[[ Source data, beginning ]]

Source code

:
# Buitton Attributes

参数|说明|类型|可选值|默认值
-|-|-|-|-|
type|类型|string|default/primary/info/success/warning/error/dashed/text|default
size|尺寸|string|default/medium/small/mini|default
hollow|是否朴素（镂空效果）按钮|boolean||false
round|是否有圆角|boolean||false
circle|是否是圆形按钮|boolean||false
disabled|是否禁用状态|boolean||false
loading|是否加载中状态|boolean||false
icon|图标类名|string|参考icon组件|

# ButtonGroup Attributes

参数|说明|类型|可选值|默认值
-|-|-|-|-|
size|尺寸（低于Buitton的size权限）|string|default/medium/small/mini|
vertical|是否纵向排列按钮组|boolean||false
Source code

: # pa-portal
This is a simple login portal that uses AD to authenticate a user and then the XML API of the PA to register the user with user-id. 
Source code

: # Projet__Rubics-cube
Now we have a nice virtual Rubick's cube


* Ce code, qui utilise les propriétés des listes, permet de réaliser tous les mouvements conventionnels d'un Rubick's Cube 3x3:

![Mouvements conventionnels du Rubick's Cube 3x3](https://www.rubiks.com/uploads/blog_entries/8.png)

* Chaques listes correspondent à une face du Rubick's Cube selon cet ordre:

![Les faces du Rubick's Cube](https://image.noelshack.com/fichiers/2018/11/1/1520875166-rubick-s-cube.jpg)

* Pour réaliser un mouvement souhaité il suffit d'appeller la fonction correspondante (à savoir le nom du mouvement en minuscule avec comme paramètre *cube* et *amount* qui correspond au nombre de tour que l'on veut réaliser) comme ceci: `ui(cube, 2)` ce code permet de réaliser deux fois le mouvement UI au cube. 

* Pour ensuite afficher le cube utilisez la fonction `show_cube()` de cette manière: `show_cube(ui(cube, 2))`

[[ Source data, end ]]

* _Task instructions_: Please print the source text of every entry above, character for character and in the same order.

* _Task solution_:
Source code

:
# Buitton Attributes

参数|说明|类型|可选值|默认值
-|-|-|-|-|
type|类型|string|default/primary/info/success/warning/error/dashed/text|default
size|尺寸|string|default/medium/small/mini|default
hollow|是否朴素（镂空效果）按钮|boolean||false
round|是否有圆角|boolean||false
circle|是否是圆形按钮|boolean||false
disabled|是否禁用状态|boolean||false
loading|是否加载中状态|boolean||false
icon|图标类名|string|参考icon组件|

# ButtonGroup Attributes

参数|说明|类型|可选值|默认值
-|-|-|-|-|
size|尺寸（低于Buitton的size权限）|string|default/medium/small/mini|
vertical|是否纵向排列按钮组|boolean||false
Source code

: # pa-portal
This is a simple login portal that uses AD to authenticate a user and then the XML API of the PA to register the user with user-id. 
Source code

: # Projet__Rubics-cube
Now we have a nice virtual Rubick's cube


* Ce code, qui utilise les propriétés des listes, permet de réaliser tous les mouvements conventionnels d'un Rubick's Cube 3x3:

![Mouvements conventionnels du Rubick's Cube 3x3](https://www.rubiks.com/uploads/blog_entries/8.png)

* Chaques listes correspondent à une face du Rubick's Cube selon cet ordre:

![Les faces du Rubick's Cube](https://image.noelshack.com/fichiers/2018/11/1/1520875166-rubick-s-cube.jpg)

* Pour réaliser un mouvement souhaité il suffit d'appeller la fonction correspondante (à savoir le nom du mouvement en minuscule avec comme paramètre *cube* et *amount* qui correspond au nombre de tour que l'on veut réaliser) comme ceci: `ui(cube, 2)` ce code permet de réaliser deux fois le mouvement UI au cube. 

* Pour ensuite afficher le cube utilisez la fonction `show_cube()` de cette manière: `show_cube(ui(cube, 2))`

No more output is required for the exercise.